EXERCISES TO COMPLETE —
a) Answer these questions using the Rivian stock article:
(i) What was Rivian's initial public offering price?
(ii) On what date did Rivian go public?
(iii) How many vehicle preorders did Rivian say it had?
b) Reproduce the passage of the Rivian stock article between "The Ratings Game: Rivian" and "price of $78.", inclusive.
c) Resume the Rivian stock article from where it stops and write its next few paragraphs.

DOCUMENT TEXT —
=-=-=

The Ratings Game: Rivian stock falls more than 10% as Wall Street worries about ‘early bumps’

Rivian Automotive Inc. stock fell more than 10% on Friday after Wall Street cheered the electric-vehicle maker’s preorders and other indications of demand, but worried about the challenges ahead as the newly minted public company tries to ramp up production and sales amid supply-chain problems, a tight labor market and higher costs.

Rivian RIVN, -10.95% shares shed nearly 13% on Friday, putting them on track for their largest one-day percentage decline since Nov. 18, when they fell more than 15%.

The stock is down 5.5% from its close on Nov. 10, when it went public, and up 22% from its initial public offering price of $78.

Rivian late Thursday reported sales of around $1 million and an adjusted loss that was in line with Wall Street expectations. It said its vehicle preorders hovered at 71,000, from around 48,000 in late September.

=-=-=

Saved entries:
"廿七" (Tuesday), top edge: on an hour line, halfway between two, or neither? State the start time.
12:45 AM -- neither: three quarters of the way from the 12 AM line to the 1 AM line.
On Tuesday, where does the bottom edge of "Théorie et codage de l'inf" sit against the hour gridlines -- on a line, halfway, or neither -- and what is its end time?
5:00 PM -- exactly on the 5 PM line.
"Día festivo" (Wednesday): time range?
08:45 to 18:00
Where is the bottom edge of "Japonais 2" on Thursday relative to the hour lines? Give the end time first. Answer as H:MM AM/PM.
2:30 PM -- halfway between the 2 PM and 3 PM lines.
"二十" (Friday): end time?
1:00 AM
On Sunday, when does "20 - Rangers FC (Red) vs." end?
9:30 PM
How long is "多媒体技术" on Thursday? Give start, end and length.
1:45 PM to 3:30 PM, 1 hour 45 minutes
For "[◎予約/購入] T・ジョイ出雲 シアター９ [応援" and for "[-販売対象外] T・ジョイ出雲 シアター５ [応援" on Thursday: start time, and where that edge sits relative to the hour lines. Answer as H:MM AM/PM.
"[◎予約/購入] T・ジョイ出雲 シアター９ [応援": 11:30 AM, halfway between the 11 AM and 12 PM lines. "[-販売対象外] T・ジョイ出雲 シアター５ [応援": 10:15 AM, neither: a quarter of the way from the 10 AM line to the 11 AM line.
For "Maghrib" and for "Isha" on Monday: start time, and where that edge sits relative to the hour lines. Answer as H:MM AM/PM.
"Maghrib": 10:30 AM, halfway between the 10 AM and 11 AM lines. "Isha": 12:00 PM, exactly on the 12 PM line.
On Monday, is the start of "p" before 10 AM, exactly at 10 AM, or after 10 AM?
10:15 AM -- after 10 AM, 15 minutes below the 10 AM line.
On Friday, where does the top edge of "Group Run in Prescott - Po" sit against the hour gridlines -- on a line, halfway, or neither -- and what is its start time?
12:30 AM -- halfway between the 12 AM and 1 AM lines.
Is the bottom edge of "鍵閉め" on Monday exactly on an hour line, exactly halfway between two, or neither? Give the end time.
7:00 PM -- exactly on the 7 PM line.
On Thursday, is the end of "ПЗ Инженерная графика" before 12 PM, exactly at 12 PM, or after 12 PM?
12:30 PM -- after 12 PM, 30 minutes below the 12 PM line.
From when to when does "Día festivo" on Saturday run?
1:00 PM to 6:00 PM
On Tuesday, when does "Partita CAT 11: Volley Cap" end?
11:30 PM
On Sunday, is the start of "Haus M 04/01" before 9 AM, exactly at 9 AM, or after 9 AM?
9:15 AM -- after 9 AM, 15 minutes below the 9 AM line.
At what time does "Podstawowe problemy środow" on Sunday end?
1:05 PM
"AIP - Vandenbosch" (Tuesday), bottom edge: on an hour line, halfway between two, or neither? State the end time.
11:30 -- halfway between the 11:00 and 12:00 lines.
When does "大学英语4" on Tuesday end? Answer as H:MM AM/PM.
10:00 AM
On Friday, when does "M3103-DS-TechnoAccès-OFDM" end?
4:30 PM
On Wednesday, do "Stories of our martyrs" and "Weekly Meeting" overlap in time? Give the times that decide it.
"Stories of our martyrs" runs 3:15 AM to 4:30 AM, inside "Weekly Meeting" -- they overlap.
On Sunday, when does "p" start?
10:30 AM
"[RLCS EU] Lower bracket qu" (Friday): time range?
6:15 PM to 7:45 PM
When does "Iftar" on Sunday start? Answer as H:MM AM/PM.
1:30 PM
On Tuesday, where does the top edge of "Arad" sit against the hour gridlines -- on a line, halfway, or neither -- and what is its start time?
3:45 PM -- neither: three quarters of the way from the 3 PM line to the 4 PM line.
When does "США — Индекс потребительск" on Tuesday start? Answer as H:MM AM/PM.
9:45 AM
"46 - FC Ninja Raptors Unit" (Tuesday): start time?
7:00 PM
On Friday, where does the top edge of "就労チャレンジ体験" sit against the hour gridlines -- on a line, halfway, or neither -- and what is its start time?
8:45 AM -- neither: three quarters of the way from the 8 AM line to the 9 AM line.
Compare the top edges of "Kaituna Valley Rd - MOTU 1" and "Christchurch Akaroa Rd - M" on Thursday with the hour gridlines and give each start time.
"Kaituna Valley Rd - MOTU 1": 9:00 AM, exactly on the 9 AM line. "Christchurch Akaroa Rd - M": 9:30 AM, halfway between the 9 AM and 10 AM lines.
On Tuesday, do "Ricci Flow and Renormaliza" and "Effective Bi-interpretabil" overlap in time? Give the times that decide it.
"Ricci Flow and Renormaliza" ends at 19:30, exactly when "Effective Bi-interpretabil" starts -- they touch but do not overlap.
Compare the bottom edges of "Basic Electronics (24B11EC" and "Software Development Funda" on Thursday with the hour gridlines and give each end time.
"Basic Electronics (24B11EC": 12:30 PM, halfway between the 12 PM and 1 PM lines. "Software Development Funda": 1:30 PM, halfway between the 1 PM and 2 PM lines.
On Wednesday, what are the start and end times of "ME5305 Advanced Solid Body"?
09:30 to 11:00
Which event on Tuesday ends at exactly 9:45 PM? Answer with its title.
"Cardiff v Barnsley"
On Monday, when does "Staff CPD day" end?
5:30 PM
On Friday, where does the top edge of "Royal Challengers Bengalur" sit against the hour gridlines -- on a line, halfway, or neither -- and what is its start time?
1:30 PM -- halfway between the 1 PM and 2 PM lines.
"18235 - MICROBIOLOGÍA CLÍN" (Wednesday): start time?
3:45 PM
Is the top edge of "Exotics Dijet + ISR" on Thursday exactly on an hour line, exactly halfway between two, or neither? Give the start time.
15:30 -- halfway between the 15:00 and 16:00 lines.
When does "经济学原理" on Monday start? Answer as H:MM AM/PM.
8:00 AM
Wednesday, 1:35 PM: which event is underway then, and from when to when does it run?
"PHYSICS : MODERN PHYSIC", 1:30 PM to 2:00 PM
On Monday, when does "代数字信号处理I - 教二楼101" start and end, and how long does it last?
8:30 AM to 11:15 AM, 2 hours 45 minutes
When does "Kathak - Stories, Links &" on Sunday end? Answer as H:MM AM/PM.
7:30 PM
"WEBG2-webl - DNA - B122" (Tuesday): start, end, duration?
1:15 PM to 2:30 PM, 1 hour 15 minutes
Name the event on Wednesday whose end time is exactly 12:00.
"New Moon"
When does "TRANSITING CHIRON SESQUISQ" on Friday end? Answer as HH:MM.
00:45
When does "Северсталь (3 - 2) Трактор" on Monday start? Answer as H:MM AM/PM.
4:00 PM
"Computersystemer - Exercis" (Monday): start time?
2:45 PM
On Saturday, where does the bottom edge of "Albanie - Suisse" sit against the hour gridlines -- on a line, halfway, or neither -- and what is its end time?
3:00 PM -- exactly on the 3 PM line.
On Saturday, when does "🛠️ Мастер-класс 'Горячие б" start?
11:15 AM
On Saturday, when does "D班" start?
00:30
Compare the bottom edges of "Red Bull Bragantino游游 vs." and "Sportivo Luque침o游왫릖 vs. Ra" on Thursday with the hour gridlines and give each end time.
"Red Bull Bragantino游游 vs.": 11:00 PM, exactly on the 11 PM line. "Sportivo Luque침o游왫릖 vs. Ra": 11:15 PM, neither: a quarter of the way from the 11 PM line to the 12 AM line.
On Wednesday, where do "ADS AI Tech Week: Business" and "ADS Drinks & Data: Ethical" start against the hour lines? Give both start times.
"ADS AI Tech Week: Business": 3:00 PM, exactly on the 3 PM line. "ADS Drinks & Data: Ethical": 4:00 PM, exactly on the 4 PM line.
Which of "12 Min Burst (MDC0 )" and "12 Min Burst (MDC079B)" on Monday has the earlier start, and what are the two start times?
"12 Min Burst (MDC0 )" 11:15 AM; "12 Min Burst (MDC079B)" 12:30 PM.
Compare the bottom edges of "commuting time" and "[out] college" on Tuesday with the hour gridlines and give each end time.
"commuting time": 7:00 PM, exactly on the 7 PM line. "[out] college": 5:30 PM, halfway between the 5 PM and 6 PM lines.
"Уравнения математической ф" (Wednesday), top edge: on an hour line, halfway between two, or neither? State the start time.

=-=-=

OUTPUTS FOR THE TASKS —
a)
(i) $78
(ii) Nov. 10
(iii) 71,000

b)
The Ratings Game: Rivian stock falls more than 10% as Wall Street worries about ‘early bumps’

Rivian Automotive Inc. stock fell more than 10% on Friday after Wall Street cheered the electric-vehicle maker’s preorders and other indications of demand, but worried about the challenges ahead as the newly minted public company tries to ramp up production and sales amid supply-chain problems, a tight labor market and higher costs.

Rivian RIVN, -10.95% shares shed nearly 13% on Friday, putting them on track for their largest one-day percentage decline since Nov. 18, when they fell more than 15%.

The stock is down 5.5% from its close on Nov. 10, when it went public, and up 22% from its initial public offering price of $78.

c)
But it also spoke of snags along the way as it tries to ramp up production of three electric vehicles, a commercial delivery van, a pickup truck, and an SUV, amid supply and labor constraints. Someone placing an order for a Rivian EV today would have to wait until 2023 to get their hands on the car, the company said. The stock tanked after the third-quarter results.

Related: Tesla is bracing for a busy 2022 with new plants and the Cybertruck coming on line, but safety probes may rein in its stock

Demand was “strong” with orders accelerating but production is “hitting some early bumps,” Joseph Spak with RBC said in a note Friday.

“We don’t believe this impacts the medium-term investment case, but it does highlight that (Rivian) has a lot on its plate,” he said. RBC remains “positive” on the company and “investors with patience should take advantage of pullback,” Spak said.

See also: More electric pickup trucks are coming to market. The question now is who will buy them?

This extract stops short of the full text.